## 本文
######

新旧の刑事ドラマを中心に素晴らしい作品をご紹介する、実に素晴らしいブログです。

『太陽にほえろ!』#521

2025-04-26 16:40:04 | 刑事ドラマ'80年代

殉職エピソードばかり話題にされがちな『太陽にほえろ!』だけど、私は辛気臭い殉職編よりも新鮮なサプライズに満ちた新刑事登場編こそが大好きで、特にこのボギー登場編はベスト1に挙げたい傑作エピソードだと思ってます

このエピソードがなぜ、それほど面白いのか? 後から知った事だけど、本作は『太陽にほえろ!』のエッセンスが全て詰まった第1話『マカロニ刑事登場』の'80年代版リメイクなんですね。脚本&監督も同じコンビが担当されてます。




☆第521話『ボギー刑事登場!』

1982.9.3.OA/脚本=長野 洋/監督=竹林 進)

ある朝、ドックこと西條 昭(神田正輝)が遅刻ギリギリで七曲署捜査一係室に滑り込んで来ます。

「ふぅ、やべぇやべぇ! ビリかと思ったらそうでもねえや。ロッキーも長さんも……」

そこまで言ってドックはフリーズします。ロッキーこと岩城 創(木之元 亮)がカナダで殉職し、その捜査を指揮した長さんこと野崎太郎(下川辰平)が警察学校教官に転職したばかりである事実を、なんとドックは忘れていたのでしたw

んなヤツはおらんやろ~って当時は思ったけど、あまりにショックなことが起きたとき、人はその記憶を潜在意識下に封じ込める自己防衛本能を有することを知った今では、こんなことも有り得るだろうと納得できます。

すぐ我に返って謝るドックを、ゴリさんこと石塚 誠(竜 雷太)が穏やかにフォローします。

「別に謝ることは無いさ」

「……でも、なんだか部屋が広く感じませんか」

「ああ、寂しくなったな」

しんみりと言うラガーこと竹本淳二(渡辺 徹)とゴリさんに、最近すっかり副指揮官としてチームのまとめ役となった山さんこと山村精一(露口 茂)が言います。

「なあに、じきに賑やかになるさ」

「え? 山さん、それじゃあ……」

「うん。ボスがまた一人、ヘンなの拾って来たらしい」

######

## 問題
1. 一覧から文字列「other」を含む行をすべて抜き出して示せ。大文字と小文字は区別する。
2. 『太陽にほえろ!』のボギー刑事登場編を紹介する本文を引き継ぎ、最後の文の後から続きを書け。

## 提供一覧
######

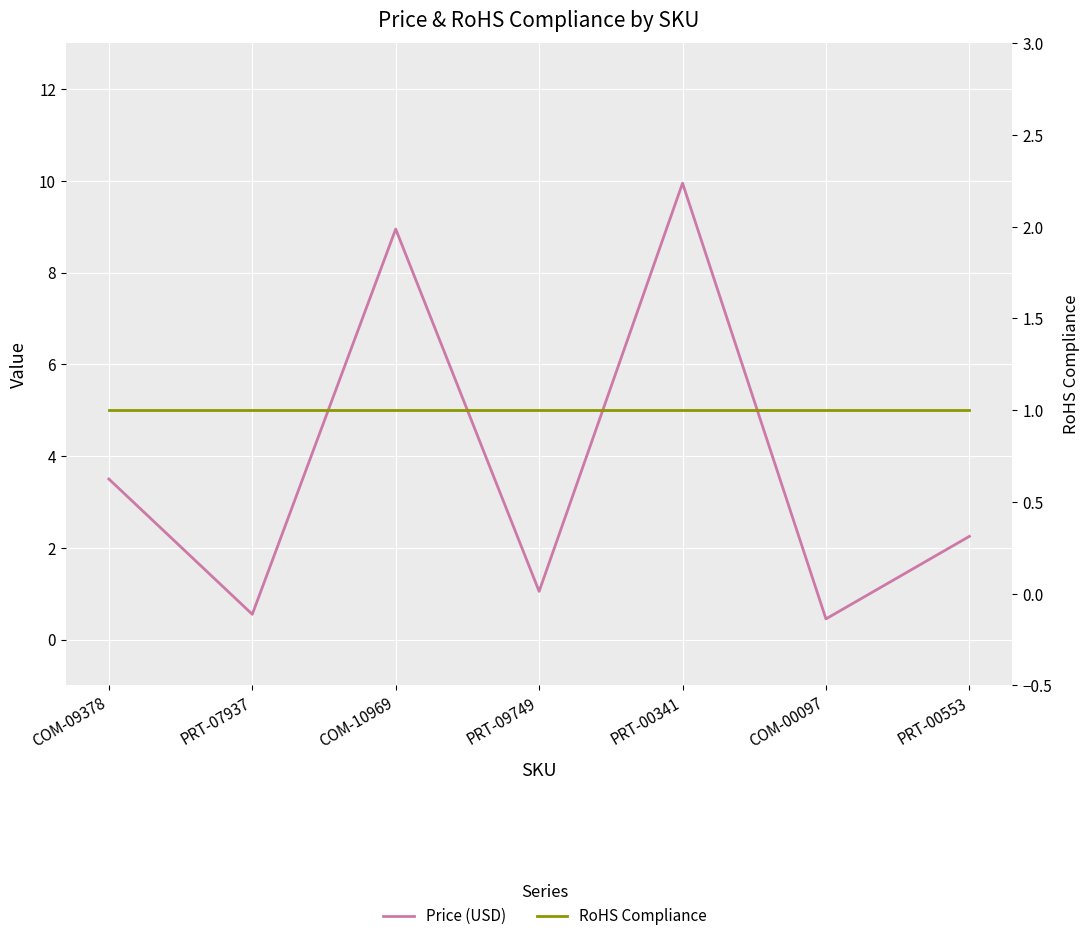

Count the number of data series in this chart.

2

######

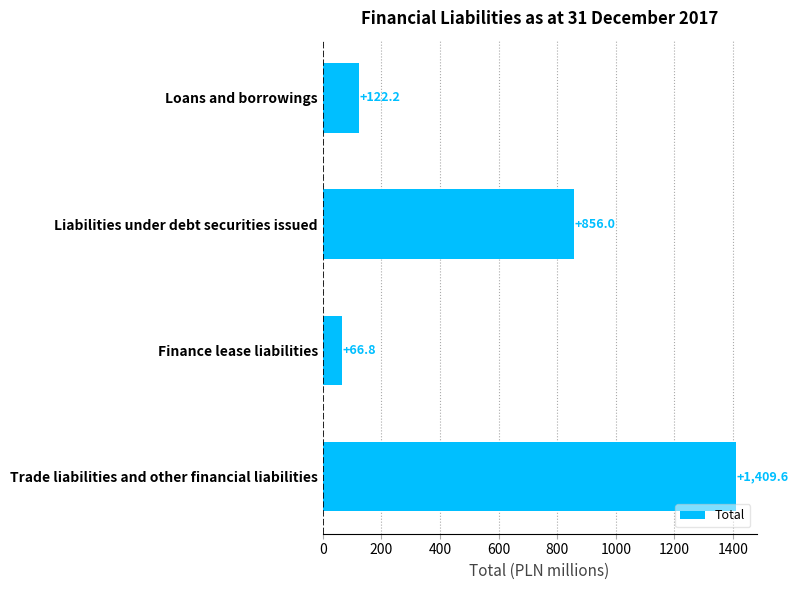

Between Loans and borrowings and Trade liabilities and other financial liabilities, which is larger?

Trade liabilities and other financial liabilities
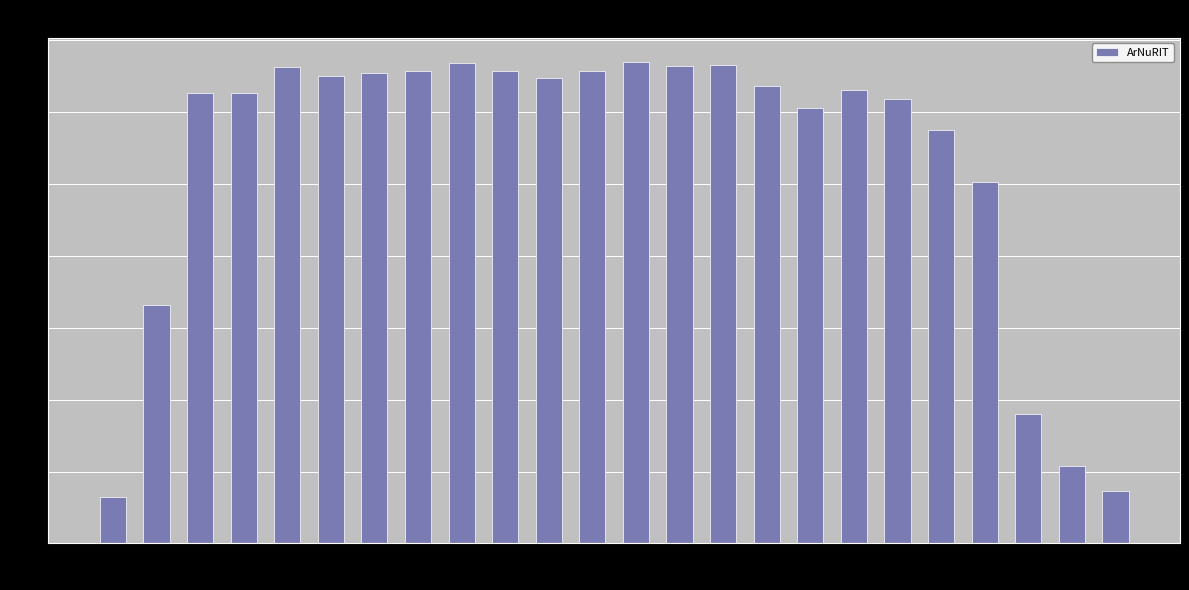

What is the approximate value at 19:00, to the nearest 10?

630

######

## 解答
1.
Between Loans and borrowings and Trade liabilities and other financial liabilities, which is larger?
Trade liabilities and other financial liabilities

2.
新登場する刑事が歴代あまりにクセモノばかりで、それはボスこと藤堂俊介係長(石原裕次郎)の趣味である事を、番組開始10周年に至って山さんは悟ったみたいです。ちなみに「七曲署」という警察署名には「七人の曲者」という意味が込められてるんだとか。

さて、その新たなるクセモノ=春日部一(世良公則)は、愛車の黄色い中古ルノーを運転し、呑気にラジオ番組を聴きながら七曲署へと向かってました。先程のドックが滑り込み出勤って事は、春日部はもうとっくに遅刻なんだけど、さすがクセモノ!

春日部のルノーは番組ファンから「ヘイチ号」と呼ばれ、ボギー殉職編の直前まで活躍することになります。「ヘイチ」という名前の由来は、すぐ後に分かります。

ラジオではアナウンサーが「仔犬のコロ」にまつわる美談を朗読しており、それを聴いてもらい泣きしてた春日部は完全に前方不注意、交差点で前の車に軽く追突しちゃいます。

そのちょっとイカツい車に乗ってたのは、中田譲治・長谷一馬・河合 宏が扮する若者三人組。ツッパリ系でちょっとヤバそうな連中です。

「どこ見て運転してんだよ、てめえ」

すぐさま車を降りたリーダー格が凄んで見せますが、春日部は運転席に座ったまま、自分のネクタイで涙を拭いてましたw

「ど……どうしたんだよ、お前」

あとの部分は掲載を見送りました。